I am trying to use polars to do a window aggregate over one value, but map it back to another.
For example, if i wanted to get the name of the max value in a group, instead of (or in combination to) just the max value.
assuming an input of something like this.
df = pl.from_repr("""
┌───────┬──────┬───────┐
│ label ┆ name ┆ value │
│ --- ┆ --- ┆ --- │
│ str ┆ str ┆ f64 │
╞═══════╪══════╪═══════╡
│ a. ┆ foo ┆ 1.0 │
│ a. ┆ bar ┆ 2.0 │
│ b. ┆ baz ┆ 1.5 │
│ b. ┆ boo ┆ -1.0 │
└───────┴──────┴───────┘
""")
# 'max_by' is not a real method, just using it to express what i'm trying to achieve.
df.select(pl.col('label'), pl.col('name').max_by('value').over('label'))

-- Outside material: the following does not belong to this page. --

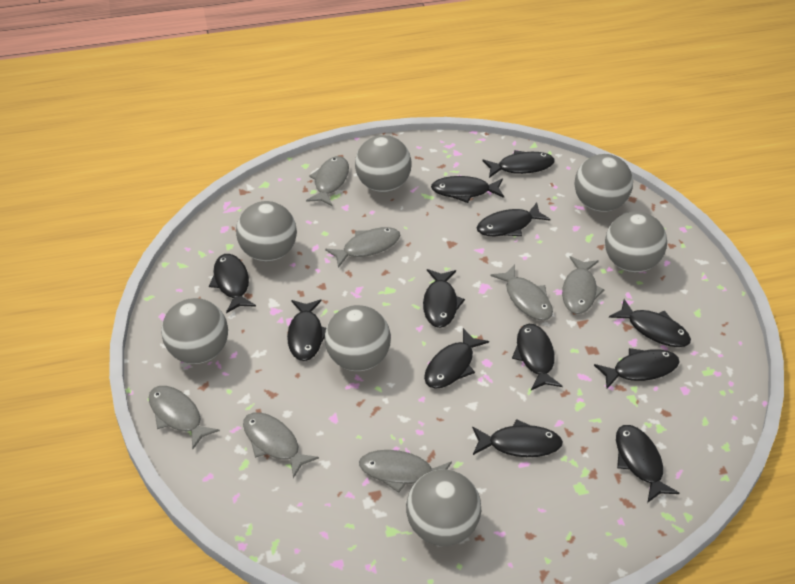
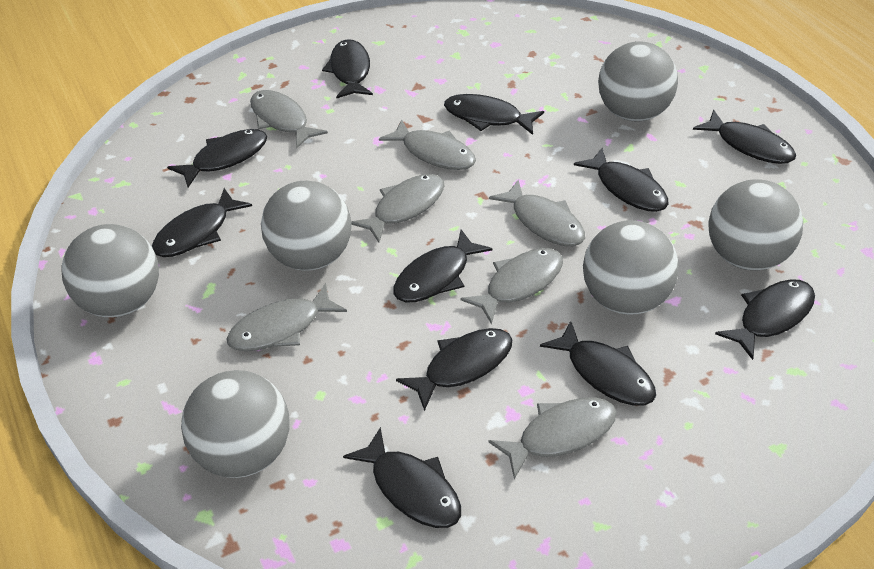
black fish: 12 -> 11
grey ball: 7 -> 6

i want an output like this
shape: (2, 2)
┌───────┬──────┐
│ label ┆ name │
│ --- ┆ --- │
│ str ┆ str │
╞═══════╪══════╡
│ a. ┆ bar │
│ b. ┆ baz │
└───────┴──────┘
ideally with the value
too. But i know i can easily add that in via pl.col('value').max().over('label')
.
shape: (2, 3)
┌───────┬──────┬───────┐
│ label ┆ name ┆ value │
│ --- ┆ --- ┆ --- │
│ str ┆ str ┆ f64 │
╞═══════╪══════╪═══════╡
│ a. ┆ bar ┆ 2.0 │
│ b. ┆ baz ┆ 1.5 │
└───────┴──────┴───────┘
You were close. There is a sort_by
expression that can be used.
df.group_by('label').agg(pl.all().sort_by('value').last())
shape: (2, 3)
┌───────┬──────┬───────┐
│ label ┆ name ┆ value │
│ --- ┆ --- ┆ --- │
│ str ┆ str ┆ f64 │
╞═══════╪══════╪═══════╡
│ a. ┆ bar ┆ 2.0 │
│ b. ┆ baz ┆ 1.5 │
└───────┴──────┴───────┘
If you need a windowed version of this:
df.with_columns(
pl.col('name','value').sort_by('value').last().over('label').name.suffix("_max")
)
shape: (4, 5)
┌───────┬──────┬───────┬──────────┬───────────┐
│ label ┆ name ┆ value ┆ name_max ┆ value_max │
│ --- ┆ --- ┆ --- ┆ --- ┆ --- │
│ str ┆ str ┆ f64 ┆ str ┆ f64 │
╞═══════╪══════╪═══════╪══════════╪═══════════╡
│ a. ┆ foo ┆ 1.0 ┆ bar ┆ 2.0 │
│ a. ┆ bar ┆ 2.0 ┆ bar ┆ 2.0 │
│ b. ┆ baz ┆ 1.5 ┆ baz ┆ 1.5 │
│ b. ┆ boo ┆ -1.0 ┆ baz ┆ 1.5 │
└───────┴──────┴───────┴──────────┴───────────┘